The music industry, the publishing industry, the newspaper industry, the postal systems, the public libraries, the traditional bookstore, video stores, movie theatres – these and other sectors of our society have had to (or are in the process of) reinventing themselves to fit into the new world of digitized information. Only in education have the powers that be refused to engage in a critical self-examination to ask what digitization really means to this sector of society.
As long ago as 30 years, the education sector “embraced” digitization with the beginnings of the e-learning revolution. As time has unfolded, the rush to embrace e-learning has continued unabated – even though it has become increasingly clear that this is not the answer. The entry of private providers – introducing competition into the moribund higher education sector – has been hailed as either the saviour or the satan of learning. It too is in the process of becoming irrelevant. There is a fundamental reason for this that has been glibly ignored. The education system was never that good at fostering learning, and all that has happened with the digitization age has been the transferring of poor learning experiences into a digitized format.

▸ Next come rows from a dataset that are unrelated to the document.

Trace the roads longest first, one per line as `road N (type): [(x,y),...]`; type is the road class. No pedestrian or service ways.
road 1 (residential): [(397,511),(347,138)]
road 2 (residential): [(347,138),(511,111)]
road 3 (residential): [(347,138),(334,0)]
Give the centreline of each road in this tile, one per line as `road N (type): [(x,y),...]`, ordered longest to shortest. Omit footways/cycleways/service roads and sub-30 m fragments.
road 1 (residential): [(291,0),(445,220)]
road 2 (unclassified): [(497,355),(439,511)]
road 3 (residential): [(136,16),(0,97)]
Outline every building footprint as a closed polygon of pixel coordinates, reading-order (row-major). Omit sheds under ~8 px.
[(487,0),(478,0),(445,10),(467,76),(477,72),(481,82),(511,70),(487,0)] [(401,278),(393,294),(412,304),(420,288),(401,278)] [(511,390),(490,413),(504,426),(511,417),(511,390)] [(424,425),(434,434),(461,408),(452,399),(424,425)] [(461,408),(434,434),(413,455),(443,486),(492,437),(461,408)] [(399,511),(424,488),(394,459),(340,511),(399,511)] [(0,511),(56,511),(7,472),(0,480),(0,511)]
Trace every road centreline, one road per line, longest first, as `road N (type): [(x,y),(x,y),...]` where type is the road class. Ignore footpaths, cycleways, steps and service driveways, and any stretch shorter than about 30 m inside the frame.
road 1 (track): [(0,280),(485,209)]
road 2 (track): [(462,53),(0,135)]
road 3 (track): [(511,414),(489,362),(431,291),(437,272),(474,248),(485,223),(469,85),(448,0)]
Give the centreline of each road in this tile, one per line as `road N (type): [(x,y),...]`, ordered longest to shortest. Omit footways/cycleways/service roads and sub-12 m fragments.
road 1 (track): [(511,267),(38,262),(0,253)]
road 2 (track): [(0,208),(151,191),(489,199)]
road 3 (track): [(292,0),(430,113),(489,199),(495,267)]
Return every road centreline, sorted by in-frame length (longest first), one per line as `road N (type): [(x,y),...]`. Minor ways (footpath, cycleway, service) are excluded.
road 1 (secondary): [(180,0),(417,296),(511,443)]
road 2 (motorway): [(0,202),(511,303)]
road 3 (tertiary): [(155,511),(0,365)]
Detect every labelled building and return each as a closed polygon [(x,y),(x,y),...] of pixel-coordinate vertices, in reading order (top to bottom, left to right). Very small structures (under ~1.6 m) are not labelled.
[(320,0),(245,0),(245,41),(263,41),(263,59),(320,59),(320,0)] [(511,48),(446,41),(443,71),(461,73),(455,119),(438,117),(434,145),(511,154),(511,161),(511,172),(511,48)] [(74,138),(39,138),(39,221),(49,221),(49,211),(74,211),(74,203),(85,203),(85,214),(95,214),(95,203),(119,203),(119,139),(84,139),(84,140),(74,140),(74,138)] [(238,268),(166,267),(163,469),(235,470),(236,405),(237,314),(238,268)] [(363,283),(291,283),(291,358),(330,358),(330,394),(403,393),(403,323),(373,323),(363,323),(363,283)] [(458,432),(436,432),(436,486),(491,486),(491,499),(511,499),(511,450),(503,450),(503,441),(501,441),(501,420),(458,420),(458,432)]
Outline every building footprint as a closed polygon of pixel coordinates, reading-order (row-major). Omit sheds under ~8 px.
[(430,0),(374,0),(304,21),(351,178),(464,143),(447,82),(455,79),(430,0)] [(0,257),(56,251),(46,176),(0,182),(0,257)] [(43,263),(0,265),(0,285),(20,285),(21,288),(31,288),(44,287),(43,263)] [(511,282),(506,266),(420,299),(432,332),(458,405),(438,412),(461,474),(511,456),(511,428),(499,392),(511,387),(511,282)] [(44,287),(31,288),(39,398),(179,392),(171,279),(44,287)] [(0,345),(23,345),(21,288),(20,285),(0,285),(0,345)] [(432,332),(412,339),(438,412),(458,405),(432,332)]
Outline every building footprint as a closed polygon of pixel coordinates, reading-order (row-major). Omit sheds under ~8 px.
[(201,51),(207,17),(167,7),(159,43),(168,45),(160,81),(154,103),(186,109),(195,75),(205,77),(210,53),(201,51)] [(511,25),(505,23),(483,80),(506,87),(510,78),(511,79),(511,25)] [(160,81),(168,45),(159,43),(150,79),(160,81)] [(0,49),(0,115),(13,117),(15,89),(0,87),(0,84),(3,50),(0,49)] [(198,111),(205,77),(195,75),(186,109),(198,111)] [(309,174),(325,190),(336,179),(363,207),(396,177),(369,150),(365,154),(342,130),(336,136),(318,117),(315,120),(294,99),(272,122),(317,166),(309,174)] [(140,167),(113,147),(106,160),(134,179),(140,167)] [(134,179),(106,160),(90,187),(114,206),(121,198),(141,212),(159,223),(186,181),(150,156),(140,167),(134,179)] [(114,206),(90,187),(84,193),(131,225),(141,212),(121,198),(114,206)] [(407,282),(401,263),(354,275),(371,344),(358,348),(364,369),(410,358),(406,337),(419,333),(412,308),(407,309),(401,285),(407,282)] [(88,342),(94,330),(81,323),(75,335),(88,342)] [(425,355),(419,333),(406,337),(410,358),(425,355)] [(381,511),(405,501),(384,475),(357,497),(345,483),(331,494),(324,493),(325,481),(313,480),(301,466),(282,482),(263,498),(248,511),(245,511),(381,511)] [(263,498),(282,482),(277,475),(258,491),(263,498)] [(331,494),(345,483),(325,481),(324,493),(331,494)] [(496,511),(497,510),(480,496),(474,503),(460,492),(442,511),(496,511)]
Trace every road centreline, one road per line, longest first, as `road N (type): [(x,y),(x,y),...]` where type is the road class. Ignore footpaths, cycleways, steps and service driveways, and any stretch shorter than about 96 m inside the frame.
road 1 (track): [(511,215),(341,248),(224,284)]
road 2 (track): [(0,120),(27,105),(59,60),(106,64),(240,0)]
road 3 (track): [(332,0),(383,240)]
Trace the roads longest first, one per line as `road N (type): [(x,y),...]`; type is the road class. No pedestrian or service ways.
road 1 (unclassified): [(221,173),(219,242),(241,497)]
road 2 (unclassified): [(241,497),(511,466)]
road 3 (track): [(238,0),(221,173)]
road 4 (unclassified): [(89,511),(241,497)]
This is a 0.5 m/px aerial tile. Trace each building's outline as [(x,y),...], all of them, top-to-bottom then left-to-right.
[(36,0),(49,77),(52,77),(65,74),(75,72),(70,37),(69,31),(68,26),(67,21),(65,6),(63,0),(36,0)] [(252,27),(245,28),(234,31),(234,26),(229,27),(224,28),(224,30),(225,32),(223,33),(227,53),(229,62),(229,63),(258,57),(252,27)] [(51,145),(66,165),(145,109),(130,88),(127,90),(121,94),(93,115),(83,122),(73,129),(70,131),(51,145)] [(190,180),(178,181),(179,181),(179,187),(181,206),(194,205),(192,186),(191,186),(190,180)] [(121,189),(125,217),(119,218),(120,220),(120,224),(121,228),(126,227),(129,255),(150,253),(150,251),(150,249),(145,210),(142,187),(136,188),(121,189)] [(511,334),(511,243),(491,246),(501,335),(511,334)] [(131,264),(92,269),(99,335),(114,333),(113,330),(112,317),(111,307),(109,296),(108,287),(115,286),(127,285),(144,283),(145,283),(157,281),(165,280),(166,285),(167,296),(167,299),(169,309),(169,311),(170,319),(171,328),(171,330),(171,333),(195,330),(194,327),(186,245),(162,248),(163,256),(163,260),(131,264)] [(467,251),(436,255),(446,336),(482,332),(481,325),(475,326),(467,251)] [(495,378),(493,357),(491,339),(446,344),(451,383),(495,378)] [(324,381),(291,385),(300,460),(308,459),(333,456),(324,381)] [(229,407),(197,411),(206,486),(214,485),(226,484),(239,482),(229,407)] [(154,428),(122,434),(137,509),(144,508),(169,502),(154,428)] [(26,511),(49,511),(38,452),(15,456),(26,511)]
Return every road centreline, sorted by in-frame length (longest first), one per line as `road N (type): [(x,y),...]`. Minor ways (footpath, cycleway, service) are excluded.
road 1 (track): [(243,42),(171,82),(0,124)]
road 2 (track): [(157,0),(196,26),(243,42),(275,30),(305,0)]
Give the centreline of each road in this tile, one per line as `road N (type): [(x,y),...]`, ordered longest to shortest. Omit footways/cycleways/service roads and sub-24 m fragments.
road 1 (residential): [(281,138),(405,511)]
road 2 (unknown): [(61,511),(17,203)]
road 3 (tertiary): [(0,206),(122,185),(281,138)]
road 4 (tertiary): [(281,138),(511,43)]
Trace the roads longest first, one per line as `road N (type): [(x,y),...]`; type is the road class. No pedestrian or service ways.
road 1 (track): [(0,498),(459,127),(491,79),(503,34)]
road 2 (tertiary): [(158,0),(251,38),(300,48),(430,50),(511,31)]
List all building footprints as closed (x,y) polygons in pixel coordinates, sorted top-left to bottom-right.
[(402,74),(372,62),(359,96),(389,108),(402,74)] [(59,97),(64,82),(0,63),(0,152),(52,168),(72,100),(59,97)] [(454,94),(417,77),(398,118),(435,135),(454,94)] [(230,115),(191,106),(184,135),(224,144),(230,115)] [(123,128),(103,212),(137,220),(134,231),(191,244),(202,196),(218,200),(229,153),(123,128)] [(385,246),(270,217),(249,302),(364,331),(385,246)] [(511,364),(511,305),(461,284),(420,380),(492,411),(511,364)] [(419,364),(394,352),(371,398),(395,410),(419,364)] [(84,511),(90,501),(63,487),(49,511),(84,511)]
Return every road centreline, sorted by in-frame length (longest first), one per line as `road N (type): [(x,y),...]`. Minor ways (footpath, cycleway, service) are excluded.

David Price, in his book Open, articulates his realization of the massive shift in perspective as follows:
Mine was when I realised formal education could no longer look upon learning which happens socially as either inferior or complementary. Rather, it’s a direct challenge to centuries-old orthodoxies, and simply can’t ignored.
And, the vast majority of teachers/lecturers/professors still look at the mobile information tools as a distraction in the classroom, and tell their students to turn them off!
As I have talked about the over the years, I hear the same refrain echoed over and over again – higher education’s strength lies in its ability to ignore fads and whims, and just keep going as it has always gone. A millennium of achievements can’t possibly be wrong.
How wrong they are. A big part of the strength of higher education today lies in its ability to absorb change and make it a part of what it is. Universities have not always done research. In the thousand years history of HE, research is merely a 150 year old phenomenon that didn’t take firm root until a mere 6-0 – 70 years ago. The massification of HE is only about 50 years old. HE has changed dramatically over the centuries to embrace new activities and ways of doing things. It may survive this fundamental shift, but I’m unsure, given the power of the entrenched interests.